The scene below them was appropriately apocalyptic. The Native Quarter was quiet, eerily hollow. But it only took a glance to understand why. The Atlantians had emptied their ghetto and moved on the rest of the city in force. A wave of native youths crashed against Shambhala’s defenders and scattered them like leaves in a strong autumn wind. The Glades were already lost. Benson spotted his home of the last eighteen years as they flew by. It had not been spared.

The muscles in Benson’s jaw clenched involuntarily. “I just trimmed those topiaries,” he said, trying to force some levity onto the grim situation, but it didn’t take. Smoke columns billowed up into the sky from a dozen or more structural fires, which was no mean trick. Humanity had spent the last two centuries and change living onboard a starship. Fire consumed irreplaceable resources, burned through precious oxygen, poisoned the air, and clogged the environmental filters. In space, it was the greatest threat they faced outside of catastrophic meteor collisions. Out of necessity, they’d gotten very good at fire-resistant materials and fire-suppression systems. You really needed to want a building to burn to get it to stay lit.

Public transit was already offline after someone had torn up a length of track, electrocuting themselves in the process. Benson had ordered Korolev to divert the quadcopter from the airfield and land it right on the roof of the station house.

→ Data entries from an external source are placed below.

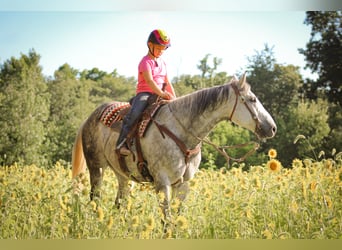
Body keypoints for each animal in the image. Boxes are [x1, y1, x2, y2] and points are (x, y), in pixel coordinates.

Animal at [71, 73, 276, 221]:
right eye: (252, 99)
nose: (272, 128)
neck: (181, 131)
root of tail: (89, 118)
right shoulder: (163, 183)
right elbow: (167, 220)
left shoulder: (183, 184)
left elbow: (177, 218)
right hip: (96, 168)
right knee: (95, 199)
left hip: (123, 176)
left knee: (119, 203)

They’d had to dodge a thunderstorm on the way back from the mine that ate up almost fifteen minutes of flight time. Their drone’s batteries were being drawn down to the dregs. A shutdown warning sounded through the cabin, alerting everyone that the quadcopter would perform a forced landing in fifteen seconds.

“We’re not going to make the station,” Korolev said.

“Override the shutdown,” Benson said.

“Are you serious?”

“They build spare capacity into everything. We’ll make it.”

“And if we’re short?”

“We’ll autorotate down.”

Korolev blew out a long breath and worked the controls. The alarm chime and countdown disappeared. “No offense, coach, but I’m going to take her a little lower. Just in case.”

“Oh, no, please do. I insist.”

Korolev set the copter’s altitude to ten meters, which was still a hell of a long way to fall if it came to that. The two- and three-story rooftops of Shambhala’s residential district swept by underneath them at disturbingly close proximity. The nest of com antennas perched on the station house’s roof came into view. Another two hundred meters. They were going to make it.

Right up until the propellers stopped spinning.

The quadcopter died around them, first the even whine of the electric flight motors, then the augmented reality overlay and heads up display in the canopy. Benson’s stomach lurched as the quad abruptly lost airspeed and altitude.

“Brace! Brace! Brace!” Korolev shouted frantically just as the bottom of their fuselage clipped the first rooftop and compressed the spines of everyone aboard into their fight chairs. Everyone except maybe Kexx, who didn’t technically have a spine, but–

The forward arms of the quadcopter crashed headlong into the second story of a café. The motors snapped off at the roots among the clinking of a thousand shards of shattered window glass. The copter held there for a long moment, until gravity won out and dragged the back of it towards Gaia’s embrace as it slid down the building’s faux-brick exterior, ripping off chunks of veneer as it fell.

The rear motors hit the sidewalk first, shattering the propellers and fraying the carbon composite of the structural members that held them. What remained of the quad fell backwards and came to rest upside down next to a gelato cart abandoned by its owner.

Korolev hung from his seat’s five-point harness. “Spare capacity, huh, coach?”

“Shut up, Pavel.” Benson craned his head back to the rest of the passenger compartment. “Everyone OK back there?”

“I am intact,” Kexx said.

“Still need that rifle,” Sakiko answered.